The minimum element of a synthetic peptide required to block prostate tumor cell migration

Abstract

Human prostate tumor cell invasion and metastasis are dependent in part on cell adhesion to extracellular matrix proteins and cell migration. We previously identified a synthetic D-amino acid tumor cell adhesion peptide called HYD1 (kikmviswkg) that supported adhesion of tumor cells derived from breast, prostate, ovary and pancreas tissue. Alanine substitution analysis and a peptide deletion strategy were used to determine the minimal element of HYD1 necessary for bioactivity in a prostate cancer cell line called PC3N. Bioactivity was measured by assays of cell adhesion, migration and ERK signaling.
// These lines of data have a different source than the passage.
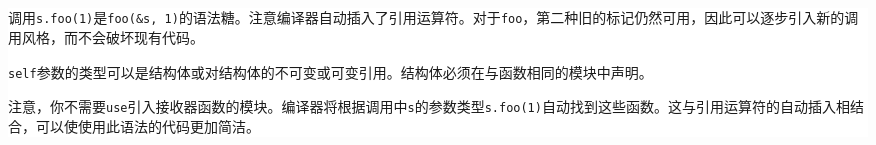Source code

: 调用`s.foo(1)`是`foo(&s, 1)`的语法糖。注意编译器自动插入了引用运算符。对于`foo`，第二种旧的标记仍然可用，因此可以逐步引入新的调用风格，而不会破坏现有代码。

`self`参数的类型可以是结构体或对结构体的不可变或可变引用。结构体必须在与函数相同的模块中声明。

注意，你不需要`use`引入接收器函数的模块。编译器将根据调用中`s`的参数类型`s.foo(1)`自动找到这些函数。这与引用运算符的自动插入相结合，可以使使用此语法的代码更加简洁。
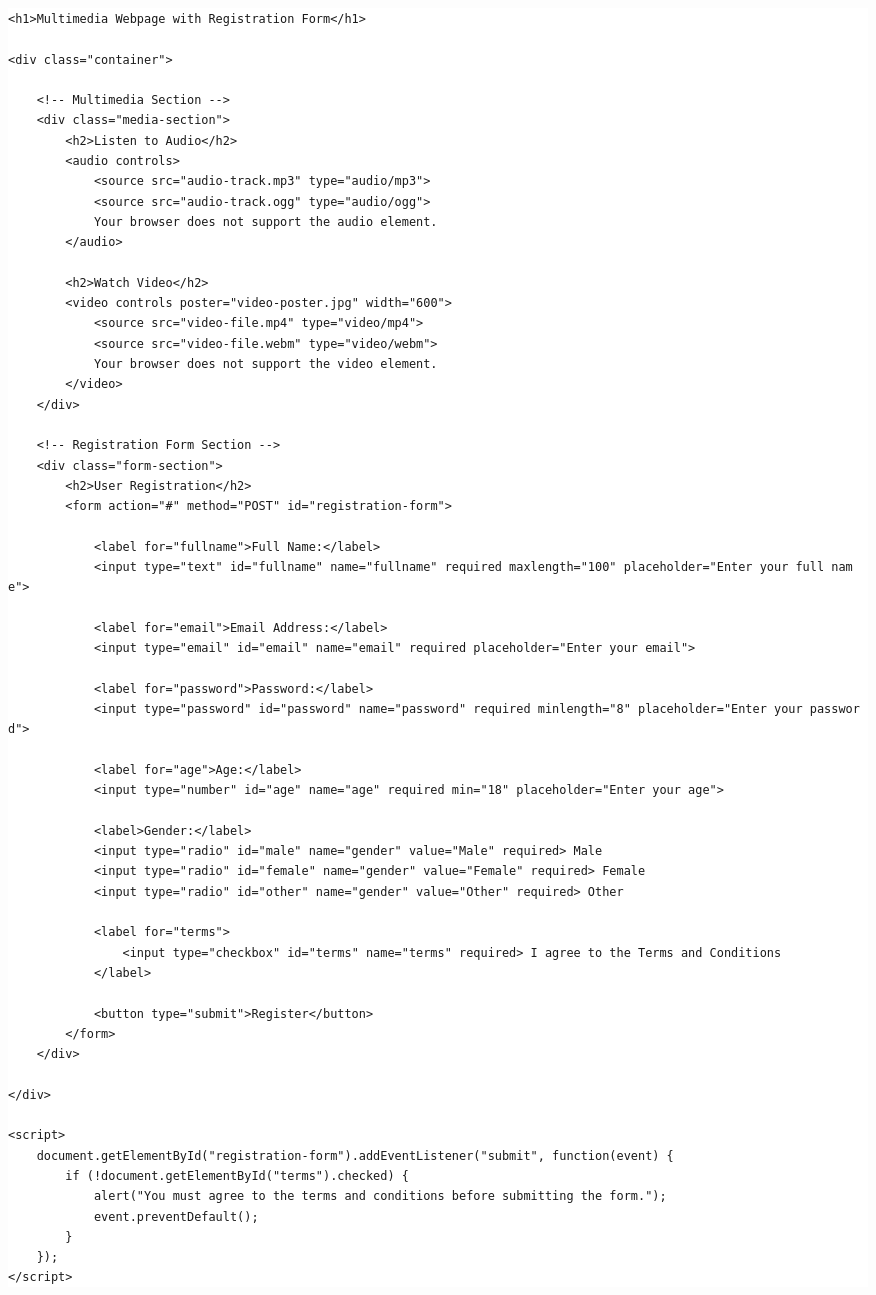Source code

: 
    <h1>Multimedia Webpage with Registration Form</h1>

    <div class="container">

        <!-- Multimedia Section -->
        <div class="media-section">
            <h2>Listen to Audio</h2>
            <audio controls>
                <source src="audio-track.mp3" type="audio/mp3">
                <source src="audio-track.ogg" type="audio/ogg">
                Your browser does not support the audio element.
            </audio>

            <h2>Watch Video</h2>
            <video controls poster="video-poster.jpg" width="600">
                <source src="video-file.mp4" type="video/mp4">
                <source src="video-file.webm" type="video/webm">
                Your browser does not support the video element.
            </video>
        </div>

        <!-- Registration Form Section -->
        <div class="form-section">
            <h2>User Registration</h2>
            <form action="#" method="POST" id="registration-form">

                <label for="fullname">Full Name:</label>
                <input type="text" id="fullname" name="fullname" required maxlength="100" placeholder="Enter your full name">

                <label for="email">Email Address:</label>
                <input type="email" id="email" name="email" required placeholder="Enter your email">

                <label for="password">Password:</label>
                <input type="password" id="password" name="password" required minlength="8" placeholder="Enter your password">

                <label for="age">Age:</label>
                <input type="number" id="age" name="age" required min="18" placeholder="Enter your age">

                <label>Gender:</label>
                <input type="radio" id="male" name="gender" value="Male" required> Male
                <input type="radio" id="female" name="gender" value="Female" required> Female
                <input type="radio" id="other" name="gender" value="Other" required> Other

                <label for="terms">
                    <input type="checkbox" id="terms" name="terms" required> I agree to the Terms and Conditions
                </label>

                <button type="submit">Register</button>
            </form>
        </div>

    </div>

    <script>
        document.getElementById("registration-form").addEventListener("submit", function(event) {
            if (!document.getElementById("terms").checked) {
                alert("You must agree to the terms and conditions before submitting the form.");
                event.preventDefault();
            }
        });
    </script>

</body>
</html>

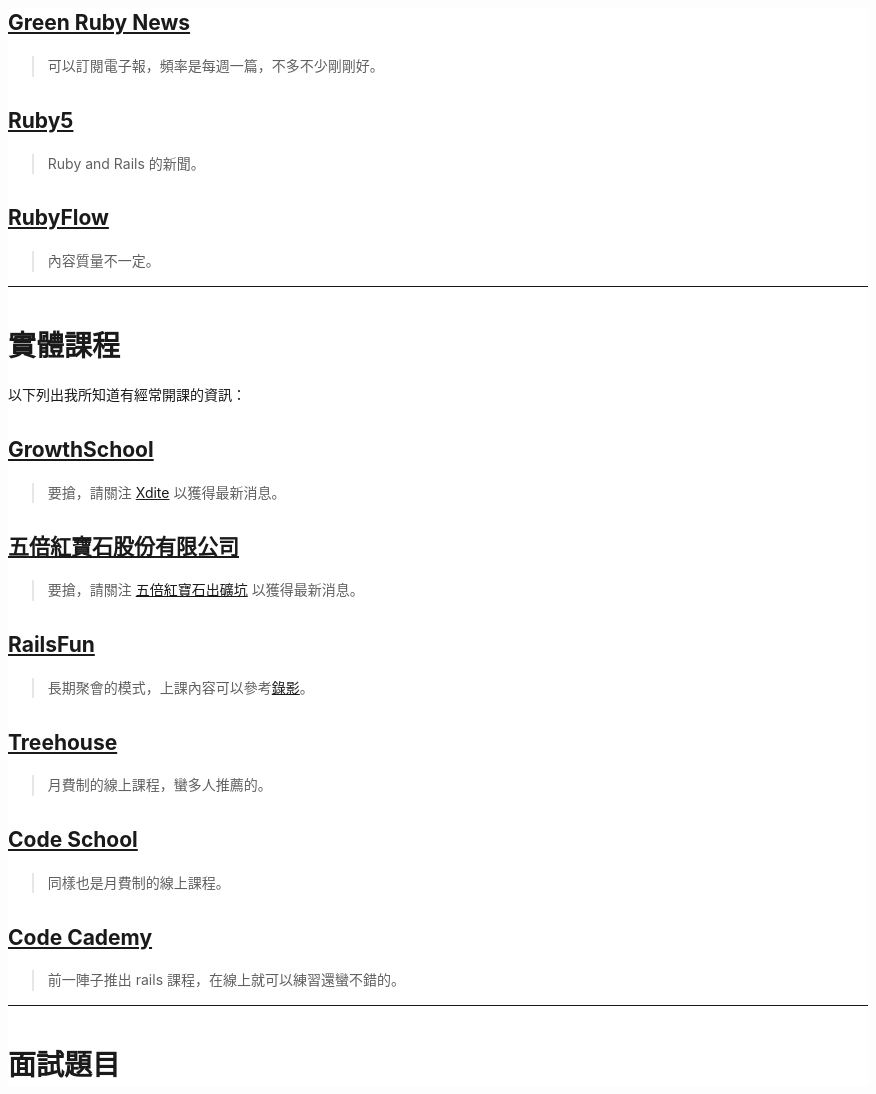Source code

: ## [Green Ruby News](http://greenruby.org)

> 可以訂閱電子報，頻率是每週一篇，不多不少剛剛好。

## [Ruby5](https://ruby5.codeschool.com)

> Ruby and Rails 的新聞。

## [RubyFlow](http://www.rubyflow.com)

> 內容質量不一定。

----

# 實體課程

以下列出我所知道有經常開課的資訊：

## [GrowthSchool](http://www.growthschool.com/courses/rails_ecommerce)

> 要搶，請關注 [Xdite](https://www.facebook.com/xdite) 以獲得最新消息。

## [五倍紅寶石股份有限公司](http://5xruby.tw/talks)

> 要搶，請關注 [五倍紅寶石出礦坑](https://www.facebook.com/5xruby) 以獲得最新消息。

## [RailsFun](http://railsfun.tw/t/topic/17)

> 長期聚會的模式，上課內容可以參考[錄影](https://www.youtube.com/playlist?list=PLJ6M-k9dQEQ3VsyOZQwjZ5GdjaLJH3eB_)。

## [Treehouse](https://teamtreehouse.com/tracks/rails-development)

> 月費制的線上課程，蠻多人推薦的。

## [Code School](https://www.codeschool.com/paths/ruby)

> 同樣也是月費制的線上課程。

## [Code Cademy](https://www.codecademy.com/tracks/ruby)

> 前一陣子推出 rails 課程，在線上就可以練習還蠻不錯的。

----

# 面試題目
The most potent element of HYD1 necessary to support cell adhesion was kmvixw, the block to migration required xkmviswxx and activation of ERK signaling required ikmviswxx. The shortest sequence active in all three assays was iswkg. The HYD1 peptide contains overlapping elements required for adhesion, blocking migration and the activation of ERK signaling. These linear peptide sequences provide the starting point for development of novel compounds to target cancer cell adhesion and migration.

Figure 1

The minimal element mediating cell adhesion to immobilized HYD1 is kmvixw. The ability of PC3N cells to adhere within 60 minutes to either immobilized variants of HYD1 containing systematic alanine substitution (A) at the indicated residues or (B) deletion variants of the HYD1 peptide. The residue that was substituted by alanine (a) is as indicated. Similarly, the sequence of the variant forms in the deletion analysis is as indicated. The amount of bound cells was estimated by releasing the cell bound crystal violet dye using 0.1 M sodium citrate and reading the absorbance at 562 nm. All determinations were done in triplicate and the error bars represent one standard deviation about the mean. The data obtained from both the alanine substitution and deletion analysis is collated in (C).

Figure 2

The minimal element to block cell migration is xkmviswxx. (A) PC3N cells were grown to a monolayer on laminin 322 and cell migration was induced by scratching the monolayer surface. The cells were incubated with the indicated alanine substitution sequences of HYD1 at a concentration of 50 μM in the presence of 1% FBS for 12 hours following the scratch. (B) PC3N cells were grown to a monolayer on laminin 322 and cell migration was induced by scratching the monolayer surface. The cells were incubated with the indicated deletion forms of the HYD1 sequences at a concentration of 50 μM in the presence of 1% FBS for 12 hours following the scratch. In both (A and B), the data represent the percent of cells in a microscopic field migrating into the scratch. Three fields were analyzed per sample and the error bars represent one standard deviation about the mean. The data obtained from both the alanine substitution and deletion analysis is collated in (C).

Figure 3

The minimal element to activate ERK signaling is ikmviswxx. (A) PC3N cells were placed on laminin-5 coated tissue culture plates in the presence of serum-free media for 1 hour followed by the addition of HYD1 (kikmviswkg), alanine-substitution mutants of HYD1, or a scrambled version of HYD1, HYDS (wiksmkivkg) at a concentration of 50μM in serum-free media for 10 minutes. (B) PC3N cells were placed on laminin 322 coated tissue culture plates in the presence of serum-free media for 1 hour followed by the addition of HYD1 (kikmviswkg), the indicated deletion forms of HYD1, or HYDS (wiksmkivkg) at a concentration of 50μM in serum-free media for 10 minutes. In both (A and B), cell lysates were analyzed for phosphorylation of ERK Thr-202/Tyr-204. Blots were stripped and reprobed for total ERK. The data obtained from both the alanine substitution and deletion analysis is collated in (C).

Figure 4

The optimal sequences for cell adhesion, ERK signaling and blocking cell migration. The results indicating the minimal sequences from Figures 1, 2 and 3 are aligned for comparative purposes.